Source Diff Processor is one of the Database Write Strategies offered in Centerprise. It works like Database Diff processor, but unlike database diff processor, it is used for performing write actions (such as Insert, Update, Upsert, Delete) on file destinations.
To use Source diff processor in a dataflow, open a new a dataflow and drag-and-drop the source object that you want to work with. I have Employees data stored in an excel file, so I will drag-and-drop the excel source object from the sources section in the toolbox and configure the settings.
Go to the properties window of the excel workbook source object and give the file path. After configuring the settings for the Excel workbook source, I’ll click Ok and Centerprise will automatically build the source layout for me.
I will now drag-and-drop the Source Diff Processor object from the Database write strategies section in the Toolbox and map the fields from the excel source object.
Now that we have the layout ready, go to the properties section of the source diff processor object.
The first screen will be the layout builder screen where you can add or remove field and customize your layout.
Click Next and go to the next screen.
The next screen will be the Incremental Write Options screen.
Here, you have to specify the Record Matching Field. Record matching field is the field that Centerprise uses to match and compare incoming and existing records. I will select Employee ID as the Record Matching field.
- Now, if my incoming dataset has a new Employee ID i.e. that ID is not present in the existing file, which is being compared against the incoming file, Centerprise will perform the INSERT action.
- If the customer ID is already present in the existing file, Centerprise will compare the records against that ID and will perform UPDATE action where the information has updated.
- If the customer ID is there in the existing file, but not present in the incoming file, it means that the particular record is deleted. In such a case, Centerprise will then perform DELETE action.
In the Output Options section, you can either select the Single Output option or One Port for Each Action.
- If you select Single Port, the database action, such as Insert, Update, Skip or Error will be chosen by the database write strategy’s logic rather than specified by the user. Using a single output is recommended when a database write strategy is applied.

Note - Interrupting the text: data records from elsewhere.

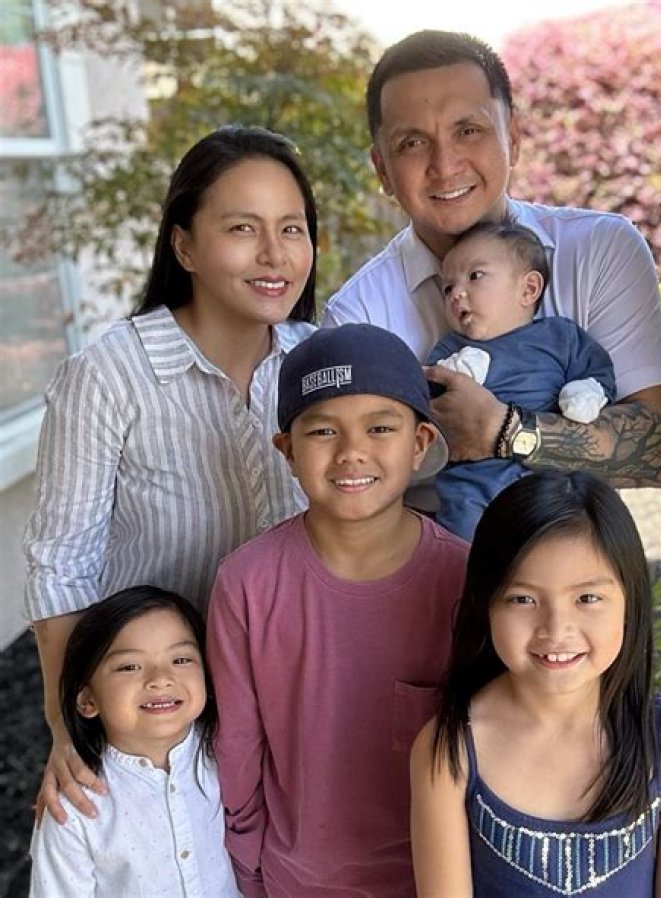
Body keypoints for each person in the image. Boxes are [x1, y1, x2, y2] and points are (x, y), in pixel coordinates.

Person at [23, 124, 317, 824]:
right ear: (183, 246)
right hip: (159, 714)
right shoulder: (110, 374)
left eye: (293, 228)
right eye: (242, 228)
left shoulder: (319, 362)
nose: (275, 254)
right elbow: (62, 564)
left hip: (294, 697)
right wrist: (70, 725)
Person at [322, 30, 661, 503]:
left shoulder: (599, 249)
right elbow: (354, 492)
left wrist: (507, 431)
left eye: (468, 130)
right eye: (412, 142)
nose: (445, 165)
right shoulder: (357, 317)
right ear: (382, 170)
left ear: (513, 137)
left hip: (578, 542)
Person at [207, 324, 470, 897]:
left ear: (420, 443)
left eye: (380, 428)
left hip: (435, 883)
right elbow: (238, 750)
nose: (352, 452)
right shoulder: (247, 584)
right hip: (293, 882)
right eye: (323, 430)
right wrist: (250, 873)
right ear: (288, 450)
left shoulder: (465, 581)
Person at [410, 471, 661, 897]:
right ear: (486, 605)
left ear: (630, 602)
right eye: (523, 599)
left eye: (587, 598)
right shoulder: (451, 749)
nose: (555, 630)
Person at [29, 585, 239, 897]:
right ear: (86, 699)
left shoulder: (226, 750)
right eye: (130, 666)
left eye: (181, 659)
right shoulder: (74, 807)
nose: (160, 678)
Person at [428, 219, 615, 540]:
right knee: (465, 546)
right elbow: (432, 400)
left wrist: (585, 392)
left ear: (528, 289)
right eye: (447, 288)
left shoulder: (560, 337)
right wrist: (453, 373)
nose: (456, 293)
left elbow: (600, 375)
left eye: (475, 276)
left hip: (548, 480)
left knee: (562, 538)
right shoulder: (450, 349)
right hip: (473, 484)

- If you select One Port for Each Action, you will get separate nodes for each Diff action in the Source diff processor object. So, you will have a separate node for Insert, Update, Delete, Skip, and Error.
In this example, I’ll select the Single Port option.
The third section on the Incremental Write Options screen is the Incremental Transfer Information File Path option. Specify the file path where you want to store information related to the last run.
Now if you have worked with Excel and Database table sources in Centerprise, you would have noticed that the database table source object gives you the option for reading incremental changes. However, no such option is available in excel or other file source objects.
This option here in Source Diff Processor enables you to read incrementally from file sources such as Excel, Delimited, and Fixed Length files.
Now I’ll click next and OK.
I’ve now successfully built the layout and configured the settings. Let’s preview the output.
When you preview the output, on the extreme right, you’ll see an added ‘Write Strategy Action’ column. Over here you can see the write strategy action that was performed on any specific record. This added column is not a part of the layout but think of it as a label.
You can write the output from the Source Diff to any destination that you want to or perform any transformation on the data set.
That concludes using the source diff processor write strategy.